Tuesday, October 14, 2014

Why we need CPs.

I've been working on an older story of mine this week.  Just pottering around with it, trying to make it work.  And because I'm not sure it is working, I started posting the chapters I've finished tinkering with up for my critique group to tear apart.

I got my first piece of feedback on my first chapter yesterday, and it was 100% spot on.

My CP pointed out that I was opening my story too soon.  That by starting my book with someone sitting in front of a computer, bored by his homework, I was going to start the book by boring the reader.  Even though the inciting incident happens in this chapter, that first scene wasn't going to compel anyone to read on.

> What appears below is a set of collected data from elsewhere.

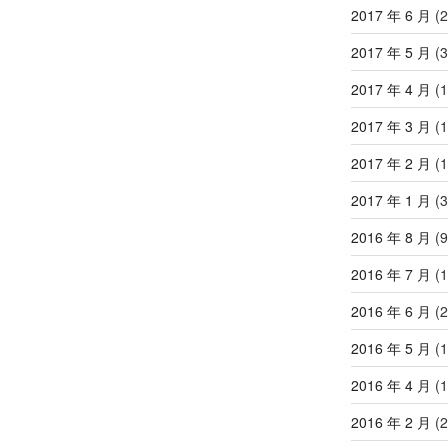
2017 年 6 月
(2
2017 年 5 月
(3
2017 年 4 月
(1
2017 年 3 月
(1
2017 年 2 月
(1
2017 年 1 月
(3
2016 年 8 月
(9
2016 年 7 月
(1
2016 年 6 月
(2
2016 年 5 月
(1
2016 年 4 月
(1
2016 年 2 月
(2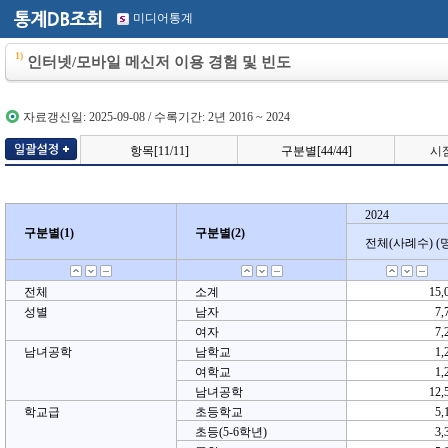
미디어통계
1)
인터넷/모바일 메신저 이용 경험 및 빈도
자료갱신일: 2025-09-08 / 수록기간: 2년 2016 ~ 2024
항목[11/11]
구분별[44/44]
시점
2024
2024
구분별(1)
구분별(1)
구분별(2)
구분별(2)
전체(사례수) (명
전체(사례수) (명
전체
소계
15,
성별
남자
7,
여자
7,
남녀공학
남학교
1,
여학교
1,
남녀공학
12,
학교급
초등학교
5,
초등(5-6학년)
3,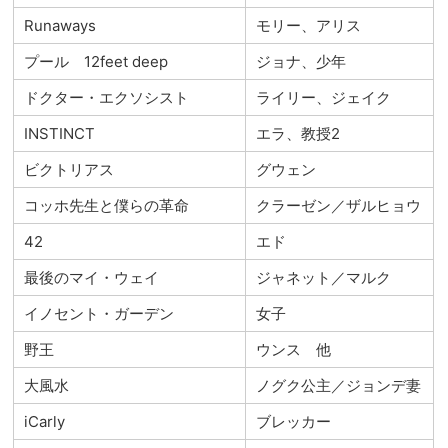
Runaways
モリー、アリス
プール 12feet deep
ジョナ、少年
ドクター・エクソシスト
ライリー、ジェイク
INSTINCT
エラ、教授2
ビクトリアス
グウェン
コッホ先生と僕らの革命
クラーゼン／ザルヒョウ
42
エド
最後のマイ・ウェイ
ジャネット／マルク
イノセント・ガーデン
女子
野王
ウンス 他
大風水
ノグク公主／ジョンデ妻
iCarly
ブレッカー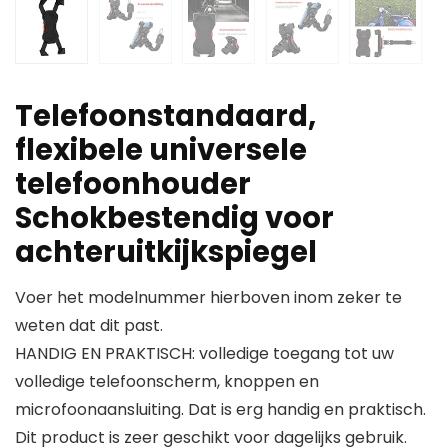
Telefoonstandaard,
flexibele universele
telefoonhouder
Schokbestendig voor
achteruitkijkspiegel
Voer het modelnummer hierboven inom zeker te
weten dat dit past.
HANDIG EN PRAKTISCH: volledige toegang tot uw
volledige telefoonscherm, knoppen en
microfoonaansluiting. Dat is erg handig en praktisch.
Dit product is zeer geschikt voor dagelijks gebruik.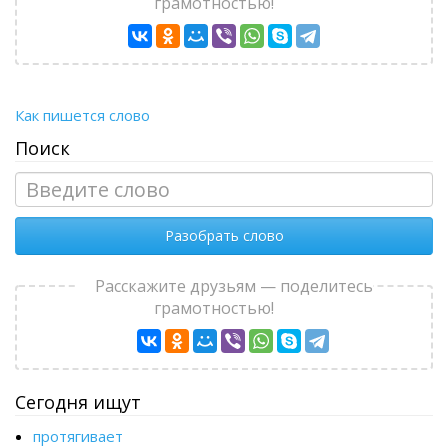
грамотностью!
Как пишется слово
Поиск
Разобрать слово
Расскажите друзьям — поделитесь
грамотностью!
Сегодня ищут
протягивает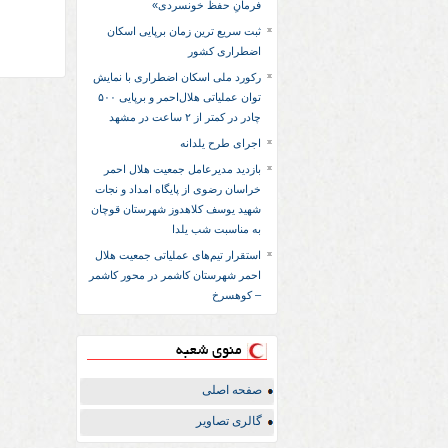
فرمانِ حفظ خونسردی»
ثبت سریع‌ ترین زمان برپایی اسکان
اضطراری کشور
رکورد ملی اسکان اضطراری با نمایش
توان عملیاتی هلال‌احمر و برپایی ۵۰۰
چادر در کمتر از ۲ ساعت در مشهد
اجرای طرح یلدانه
بازدید مدیرعامل جمعیت هلال احمر
خراسان رضوی از پایگاه امداد و نجات
شهید یوسف کلاهدوز شهرستان قوچان
به مناسبت شب یلدا
استقرار تیم‌های عملیاتی جمعیت هلال
احمر شهرستان کاشمر در محور کاشمر
– کوهسرخ
منوی شعبه
صفحه اصلی
گالری تصاویر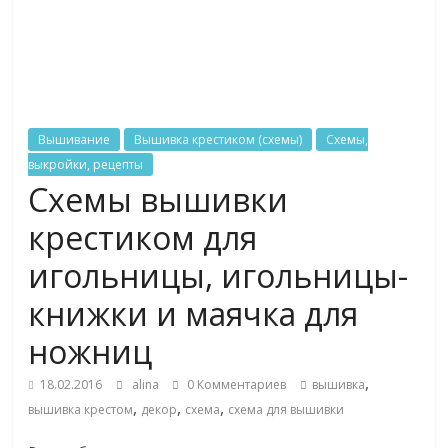
Вышивание
Вышивка крестиком (схемы)
Схемы,
выкройки, рецепты
Схемы вышивки
крестиком для
игольницы, игольницы-
книжки и маячка для
ножниц
,
18.02.2016
alina
0 Комментариев
вышивка
,
,
,
вышивка крестом
декор
схема
схема для вышивки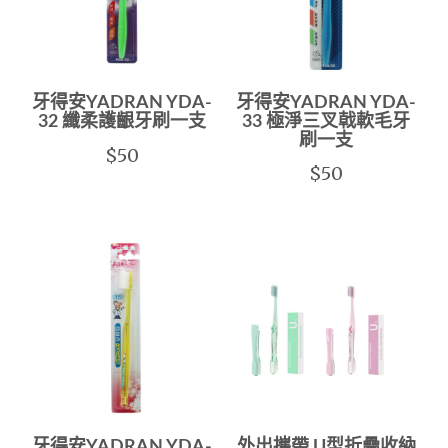
牙得安YADRAN YDA-
牙得安YADRAN YDA-
32 纖柔護齦牙刷一支
33 極淨三叉戟軟毛牙
刷一支
$50
$50
牙得安YADRAN YDA-
外出攜帶 U型折疊收納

She then said that while the inciting incident is good, it happens too soon for the reader to care.  That she needed to know the character a little better before he had his world rocked.

I agree.

I'm usually accused of having opening chapters in which nothing much happens because I always like to let the reader meet the characters and get a feeling for their world before throwing the crap at them.  With this story I'd decided forego that and jump right into the action.  I should have trusted my usual storytelling instincts.

So I went back and wrote a new chapter one last night.  Not an enormous amount happens in it, but I think by the end of it you know Tony a lot better, and have some idea of the struggles he's going to face  as the book goes on.

Having good critique partners is essential.  I can't stress that more.  You need readers you trust, readers who aren't going to be afraid of hurting your feelings if they think your work stinks.  You also need to be ready for critique, ready to accept that your work isn't as flawless as you'd like to think.

But more on that next time...

Do you have critique partners you trust?


  1. I totally agree! Having someone critique your work is the best way to find out if the story is working or not. And reading other people's work also helps become a stronger writer, identifying what works and what doesn't.

  2. First chapters are SO tough. That balance of starting with enough action to intro the characters without resorting to cliche starts like waking up, getting ready, eating breakfast, driving to school, bored in class... I've done them all and they all get cut.

  3. It's great when someone who doesn't have your blind spot (we all have them) puts his or her finger right smack on the issue with the piece and your jaw drops, and you say, "Ah HAH! Gosh...! That is absolutely right!" You're lucky to have that group!